MMB1311 was cultured in buffered LBK, then resuspended at OD₆₀₀ 0.4 in M63 supplemented with casein hydrolysate (5 mM MES, 5 mM MOPS, pH 7.5). At 2 min, 15.5 mM HCl was added to shift the external pH from pH 7.5 to pH 6.0. (15.5 mM KCl was used as a control for volume and osmotic effects). At 11–12 min, 10 µM nigericin was added to fully collapse ΔpH for the individual replicate standard curve calculations. To obtain a second standard curve point, 12.5 mM KOH was added to raise the pH for the HCl curves and 15.5 mM HCl was added to lower the pH for the KCl curves. Each condition is represented by two out of three independent cultures. Gaps in the data sets represent the time it took to set up for the next phase of the experiment. Fluorescence intensity was converted to pH units using the internal standard curves as described in Materials and Methods.

Figure 3. Effect of various concentrations of sodium benzoate on cytoplasmic pH.

MMB1311 was cultured in buffered LBK, then resuspended at OD₆₀₀ 0.4 in buffered M63 medium with casein hydrolysate. (A) Grown at pH 7.0 (50 mM MOPS); resuspended at pH 7.0 (5 mM MOPS). (B) Grown at pH 7.0 (50 mM MOPS) with or without 30 mM sodium benzoate; resuspended at pH 6.9 (5 mM MOPS) with or without sodium benzoate. (C) Grown at pH 7.0 (50 mM MOPS); resuspended at pH 7.0 (5 mM MOPS). (D) Grown at pH 6.0 (50 mM MES); resuspended at pH 6.0 (5 mM MES, 5 mM MOPS). For all panels, 10 µM nigericin was then added to fully collapse ΔpH for the individual replicate standard curve calculations. To obtain a second standard curve point, KOH (5.5 mM for A, B, and C, and 12.5 mM for D) was added to raise the pH. Each condition is represented by two out of three independent cultures.
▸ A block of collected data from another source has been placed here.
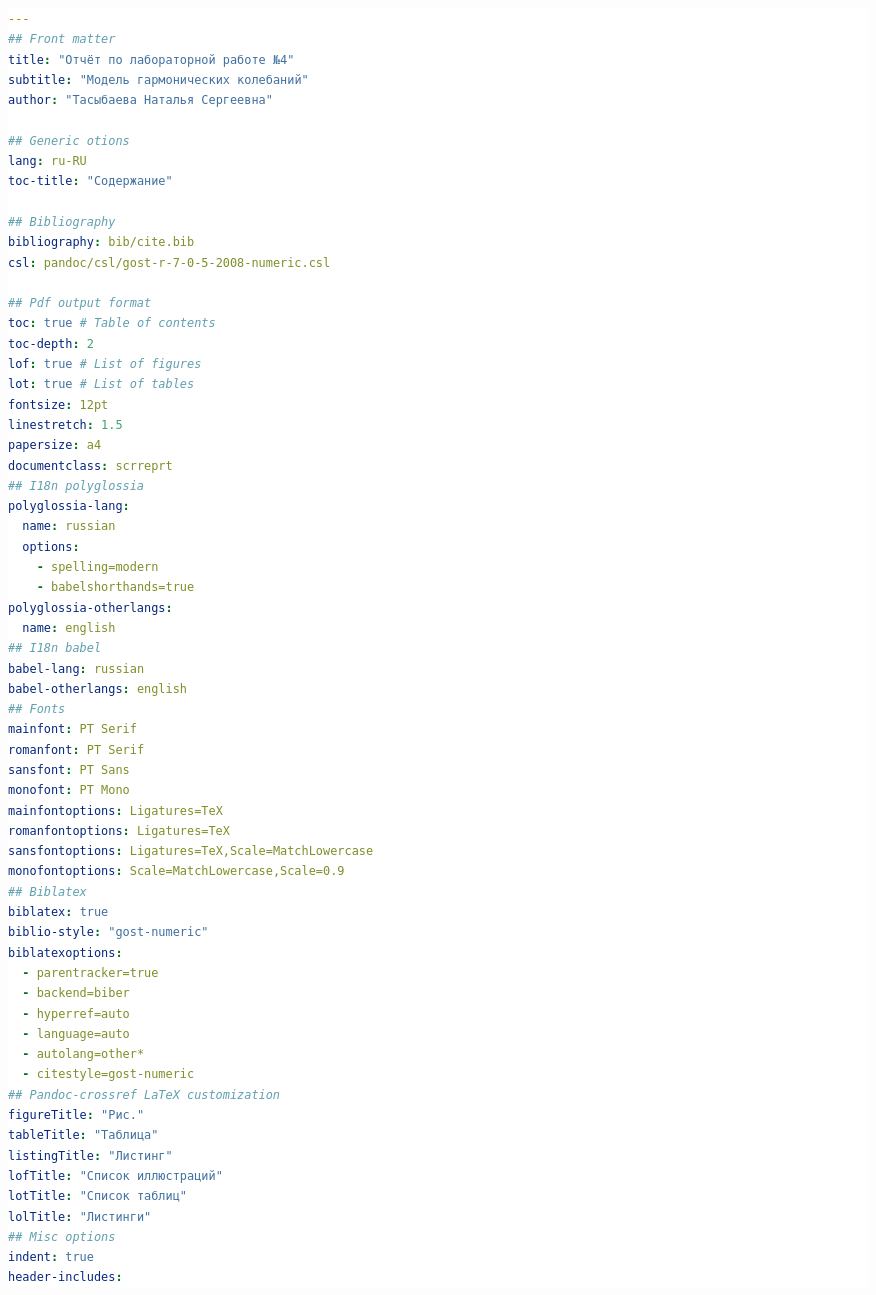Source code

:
 ```yaml
---
## Front matter
title: "Отчёт по лабораторной работе №4"
subtitle: "Модель гармонических колебаний"
author: "Тасыбаева Наталья Сергеевна"

## Generic otions
lang: ru-RU
toc-title: "Содержание"

## Bibliography
bibliography: bib/cite.bib
csl: pandoc/csl/gost-r-7-0-5-2008-numeric.csl

## Pdf output format
toc: true # Table of contents
toc-depth: 2
lof: true # List of figures
lot: true # List of tables
fontsize: 12pt
linestretch: 1.5
papersize: a4
documentclass: scrreprt
## I18n polyglossia
polyglossia-lang:
  name: russian
  options:
	- spelling=modern
	- babelshorthands=true
polyglossia-otherlangs:
  name: english
## I18n babel
babel-lang: russian
babel-otherlangs: english
## Fonts
mainfont: PT Serif
romanfont: PT Serif
sansfont: PT Sans
monofont: PT Mono
mainfontoptions: Ligatures=TeX
romanfontoptions: Ligatures=TeX
sansfontoptions: Ligatures=TeX,Scale=MatchLowercase
monofontoptions: Scale=MatchLowercase,Scale=0.9
## Biblatex
biblatex: true
biblio-style: "gost-numeric"
biblatexoptions:
  - parentracker=true
  - backend=biber
  - hyperref=auto
  - language=auto
  - autolang=other*
  - citestyle=gost-numeric
## Pandoc-crossref LaTeX customization
figureTitle: "Рис."
tableTitle: "Таблица"
listingTitle: "Листинг"
lofTitle: "Список иллюстраций"
lotTitle: "Список таблиц"
lolTitle: "Листинги"
## Misc options
indent: true
header-includes:
```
Figure 4. Real-time PCR expression ratios of selected genes as a function of benzoate concentration.

B. subtilis strain AG174 overnight cultures in unbuffered LBK were diluted 500-fold into LBK buffered with 50 mM MOPS with 0, 10, or 30 mM sodium benzoate. RNA was isolated and mRNA expression for individual genes was quantified by real-time PCR using an ABI Prism 7500 DNA analyzer (Applied Biosystems) with SYBR Green one-step protocol. All expression levels are presented relative to the expression at 0 mM benzoate. Error bars represent the SEM (n = 3).

Figure 5. Cluster analysis of gene expression from the benzoate and acid transcriptomes.

Hierarchical clustering of probe sets found to be significantly regulated in both the benzoate and previous low pH transcriptomes. Bars in yellow and blue indicate genes that are up- or down-regulated, respectively. Color intensities are proportional to the variation of expression ranging from −2.5 to 2.5 as indicated by the color bar. The group of genes labeled A (vertical yellow bar) indicates those genes up-regulated more by benzoate than by acid and the group labeled B (orange bar) indicates those genes that are up-regulated more by acid than benzoate. The cluster labeled C (blue bar) includes genes that were down-regulated by both benzoate and external acid. A full list of genes included in this analysis can be found in Table S1C.